- What you have to do:
State how many lines in the rows below contain the string "nível". Reply with the number alone.

(Pictures paired with source code)
↓↓↓

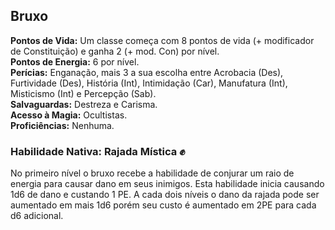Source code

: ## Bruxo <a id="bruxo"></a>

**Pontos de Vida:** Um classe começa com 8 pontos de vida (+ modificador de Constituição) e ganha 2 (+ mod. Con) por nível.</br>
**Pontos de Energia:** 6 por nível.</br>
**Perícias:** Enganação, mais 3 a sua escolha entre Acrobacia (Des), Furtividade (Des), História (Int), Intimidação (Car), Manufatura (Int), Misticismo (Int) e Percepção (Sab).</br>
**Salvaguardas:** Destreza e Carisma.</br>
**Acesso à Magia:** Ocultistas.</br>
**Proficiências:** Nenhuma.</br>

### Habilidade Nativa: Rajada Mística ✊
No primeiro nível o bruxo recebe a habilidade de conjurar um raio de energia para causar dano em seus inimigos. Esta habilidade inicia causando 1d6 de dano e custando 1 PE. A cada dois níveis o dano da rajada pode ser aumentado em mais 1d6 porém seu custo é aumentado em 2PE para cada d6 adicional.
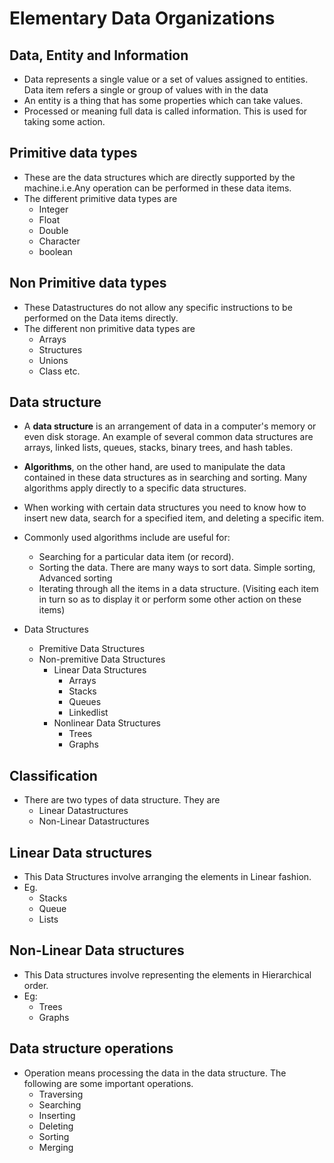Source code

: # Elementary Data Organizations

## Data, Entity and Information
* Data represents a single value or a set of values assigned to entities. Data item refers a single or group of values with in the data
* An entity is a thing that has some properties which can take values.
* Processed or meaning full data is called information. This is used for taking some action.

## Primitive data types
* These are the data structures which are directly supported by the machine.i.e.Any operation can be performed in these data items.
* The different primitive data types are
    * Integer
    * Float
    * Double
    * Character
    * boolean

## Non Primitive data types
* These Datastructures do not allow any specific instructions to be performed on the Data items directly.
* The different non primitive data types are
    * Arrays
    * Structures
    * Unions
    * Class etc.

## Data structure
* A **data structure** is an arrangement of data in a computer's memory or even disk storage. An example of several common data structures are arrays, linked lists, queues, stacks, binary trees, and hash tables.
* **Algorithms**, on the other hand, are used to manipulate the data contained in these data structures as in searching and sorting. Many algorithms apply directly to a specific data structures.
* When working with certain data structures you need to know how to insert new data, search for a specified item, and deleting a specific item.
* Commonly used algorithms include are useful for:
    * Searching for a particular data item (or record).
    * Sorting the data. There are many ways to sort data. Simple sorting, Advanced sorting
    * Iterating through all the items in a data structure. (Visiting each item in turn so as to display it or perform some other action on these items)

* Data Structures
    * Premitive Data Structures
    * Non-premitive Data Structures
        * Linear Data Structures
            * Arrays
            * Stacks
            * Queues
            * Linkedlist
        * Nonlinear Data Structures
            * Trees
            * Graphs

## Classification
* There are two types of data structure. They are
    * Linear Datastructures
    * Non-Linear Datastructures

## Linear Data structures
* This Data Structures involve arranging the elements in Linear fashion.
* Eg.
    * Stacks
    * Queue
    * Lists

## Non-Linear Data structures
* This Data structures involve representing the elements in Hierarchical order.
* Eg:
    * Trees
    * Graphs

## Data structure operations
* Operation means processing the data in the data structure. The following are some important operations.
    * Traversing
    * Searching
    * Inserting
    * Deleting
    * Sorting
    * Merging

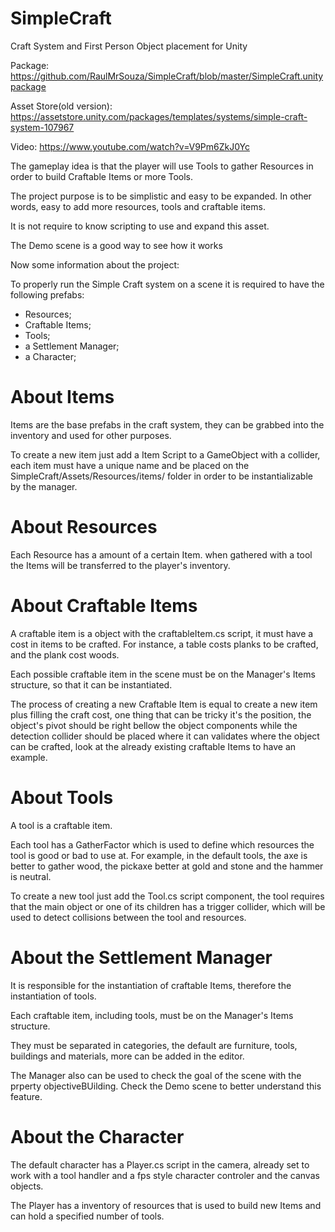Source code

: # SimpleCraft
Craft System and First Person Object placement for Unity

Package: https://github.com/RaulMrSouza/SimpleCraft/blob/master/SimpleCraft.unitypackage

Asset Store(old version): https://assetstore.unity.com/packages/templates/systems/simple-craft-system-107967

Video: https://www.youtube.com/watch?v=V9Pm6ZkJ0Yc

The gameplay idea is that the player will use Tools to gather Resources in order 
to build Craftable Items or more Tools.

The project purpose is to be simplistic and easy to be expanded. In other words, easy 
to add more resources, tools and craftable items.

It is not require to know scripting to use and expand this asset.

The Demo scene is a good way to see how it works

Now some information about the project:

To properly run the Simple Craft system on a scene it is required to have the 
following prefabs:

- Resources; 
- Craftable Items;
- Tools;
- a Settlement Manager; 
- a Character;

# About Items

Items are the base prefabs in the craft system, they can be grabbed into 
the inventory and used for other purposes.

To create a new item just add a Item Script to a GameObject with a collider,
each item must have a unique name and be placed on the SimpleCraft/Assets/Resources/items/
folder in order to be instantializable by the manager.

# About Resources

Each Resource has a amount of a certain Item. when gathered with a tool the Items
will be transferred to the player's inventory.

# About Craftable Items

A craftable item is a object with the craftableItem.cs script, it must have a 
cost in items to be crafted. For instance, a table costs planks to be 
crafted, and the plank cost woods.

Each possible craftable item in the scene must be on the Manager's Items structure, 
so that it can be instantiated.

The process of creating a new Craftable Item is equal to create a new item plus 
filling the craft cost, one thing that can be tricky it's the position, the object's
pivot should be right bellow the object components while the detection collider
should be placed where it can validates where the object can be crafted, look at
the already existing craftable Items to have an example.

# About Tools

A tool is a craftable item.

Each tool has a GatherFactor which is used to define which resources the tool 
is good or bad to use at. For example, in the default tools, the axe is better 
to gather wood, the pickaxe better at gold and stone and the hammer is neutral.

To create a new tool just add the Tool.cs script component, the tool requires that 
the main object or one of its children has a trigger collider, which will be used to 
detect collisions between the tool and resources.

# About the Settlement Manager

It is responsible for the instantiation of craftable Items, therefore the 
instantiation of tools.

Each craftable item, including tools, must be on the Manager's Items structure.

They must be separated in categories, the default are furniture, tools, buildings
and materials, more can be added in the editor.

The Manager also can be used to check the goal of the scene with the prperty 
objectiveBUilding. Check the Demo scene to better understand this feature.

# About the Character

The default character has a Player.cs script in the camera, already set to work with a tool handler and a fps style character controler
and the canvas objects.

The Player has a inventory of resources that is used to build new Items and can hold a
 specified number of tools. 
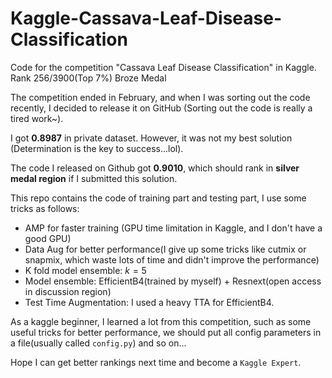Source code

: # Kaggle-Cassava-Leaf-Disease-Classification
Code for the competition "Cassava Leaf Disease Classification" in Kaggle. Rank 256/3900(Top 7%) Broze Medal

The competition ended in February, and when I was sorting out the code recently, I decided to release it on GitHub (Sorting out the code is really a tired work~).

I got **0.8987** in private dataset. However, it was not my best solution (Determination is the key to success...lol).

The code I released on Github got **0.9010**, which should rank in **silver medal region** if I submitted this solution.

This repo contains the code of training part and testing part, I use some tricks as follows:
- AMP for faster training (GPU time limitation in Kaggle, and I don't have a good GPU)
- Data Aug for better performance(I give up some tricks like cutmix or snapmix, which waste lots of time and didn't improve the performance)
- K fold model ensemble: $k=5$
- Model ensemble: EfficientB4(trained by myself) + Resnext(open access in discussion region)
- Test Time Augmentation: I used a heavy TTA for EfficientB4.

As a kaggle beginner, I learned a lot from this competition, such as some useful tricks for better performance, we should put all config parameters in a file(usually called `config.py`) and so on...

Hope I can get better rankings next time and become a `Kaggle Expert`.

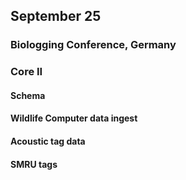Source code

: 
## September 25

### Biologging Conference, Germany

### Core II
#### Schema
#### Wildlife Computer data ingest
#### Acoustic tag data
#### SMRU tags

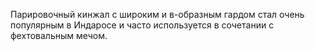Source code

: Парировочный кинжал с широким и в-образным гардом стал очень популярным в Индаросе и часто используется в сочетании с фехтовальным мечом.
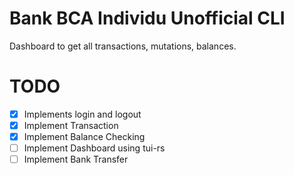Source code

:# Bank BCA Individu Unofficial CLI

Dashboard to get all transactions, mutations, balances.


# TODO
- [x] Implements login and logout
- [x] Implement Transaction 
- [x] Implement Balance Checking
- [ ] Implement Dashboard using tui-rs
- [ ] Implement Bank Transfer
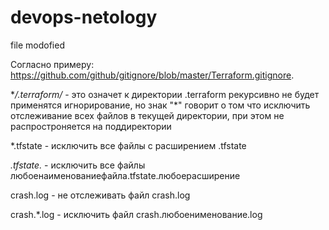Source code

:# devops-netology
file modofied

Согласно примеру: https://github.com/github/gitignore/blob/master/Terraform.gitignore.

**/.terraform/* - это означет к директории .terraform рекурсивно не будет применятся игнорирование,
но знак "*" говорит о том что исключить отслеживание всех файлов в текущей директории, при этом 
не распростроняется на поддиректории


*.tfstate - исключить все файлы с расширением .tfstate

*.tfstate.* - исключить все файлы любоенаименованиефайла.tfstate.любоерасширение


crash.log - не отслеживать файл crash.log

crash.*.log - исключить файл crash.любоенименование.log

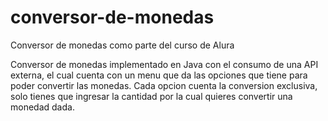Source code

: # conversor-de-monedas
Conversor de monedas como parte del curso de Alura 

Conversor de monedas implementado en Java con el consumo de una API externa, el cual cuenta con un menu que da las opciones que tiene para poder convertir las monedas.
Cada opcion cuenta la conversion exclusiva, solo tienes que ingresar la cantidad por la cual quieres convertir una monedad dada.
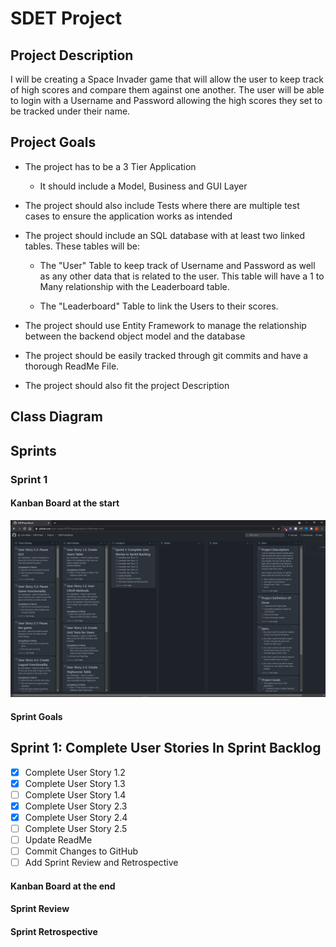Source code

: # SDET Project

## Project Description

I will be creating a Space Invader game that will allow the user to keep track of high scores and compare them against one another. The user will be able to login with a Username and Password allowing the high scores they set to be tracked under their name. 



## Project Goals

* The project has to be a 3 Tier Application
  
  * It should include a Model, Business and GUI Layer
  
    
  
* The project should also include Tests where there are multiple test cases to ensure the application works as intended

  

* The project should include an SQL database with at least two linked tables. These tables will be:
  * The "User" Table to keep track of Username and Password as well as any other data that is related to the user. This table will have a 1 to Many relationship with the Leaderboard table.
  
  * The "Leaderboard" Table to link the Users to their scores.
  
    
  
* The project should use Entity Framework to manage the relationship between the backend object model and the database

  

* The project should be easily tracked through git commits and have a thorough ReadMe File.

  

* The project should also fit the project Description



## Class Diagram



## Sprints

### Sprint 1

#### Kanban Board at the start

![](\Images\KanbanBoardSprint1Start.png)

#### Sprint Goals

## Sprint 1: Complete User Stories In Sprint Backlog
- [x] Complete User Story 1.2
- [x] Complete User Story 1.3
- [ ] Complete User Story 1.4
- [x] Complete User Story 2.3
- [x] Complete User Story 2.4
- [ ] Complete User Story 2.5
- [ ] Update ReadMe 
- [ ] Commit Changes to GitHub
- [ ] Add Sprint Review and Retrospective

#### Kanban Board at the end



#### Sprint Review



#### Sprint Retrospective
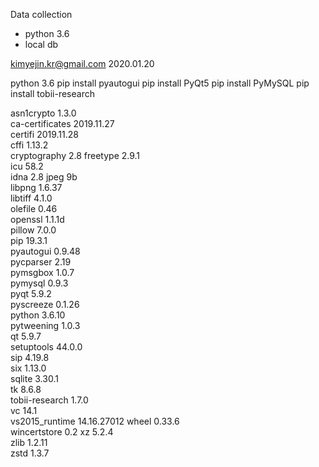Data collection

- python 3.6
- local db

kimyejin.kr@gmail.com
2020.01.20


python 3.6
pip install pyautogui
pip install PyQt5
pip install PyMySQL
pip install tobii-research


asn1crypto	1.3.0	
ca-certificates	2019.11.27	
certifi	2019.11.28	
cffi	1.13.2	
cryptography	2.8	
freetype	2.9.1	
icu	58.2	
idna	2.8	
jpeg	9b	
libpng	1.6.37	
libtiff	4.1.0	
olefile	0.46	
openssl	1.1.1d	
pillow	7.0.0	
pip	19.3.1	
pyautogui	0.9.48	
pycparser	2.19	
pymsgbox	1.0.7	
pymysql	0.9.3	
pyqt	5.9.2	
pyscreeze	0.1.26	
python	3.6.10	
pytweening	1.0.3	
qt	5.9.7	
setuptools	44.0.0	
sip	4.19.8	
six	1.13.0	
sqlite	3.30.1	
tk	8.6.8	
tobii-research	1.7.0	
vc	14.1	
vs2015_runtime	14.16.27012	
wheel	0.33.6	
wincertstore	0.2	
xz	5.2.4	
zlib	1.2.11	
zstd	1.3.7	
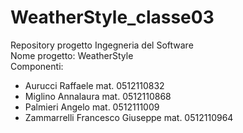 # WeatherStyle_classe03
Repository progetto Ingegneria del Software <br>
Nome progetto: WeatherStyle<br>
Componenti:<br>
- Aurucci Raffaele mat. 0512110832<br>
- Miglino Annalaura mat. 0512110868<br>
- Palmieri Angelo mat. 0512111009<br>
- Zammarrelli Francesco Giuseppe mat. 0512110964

↑↑↑

- Response to this task:
3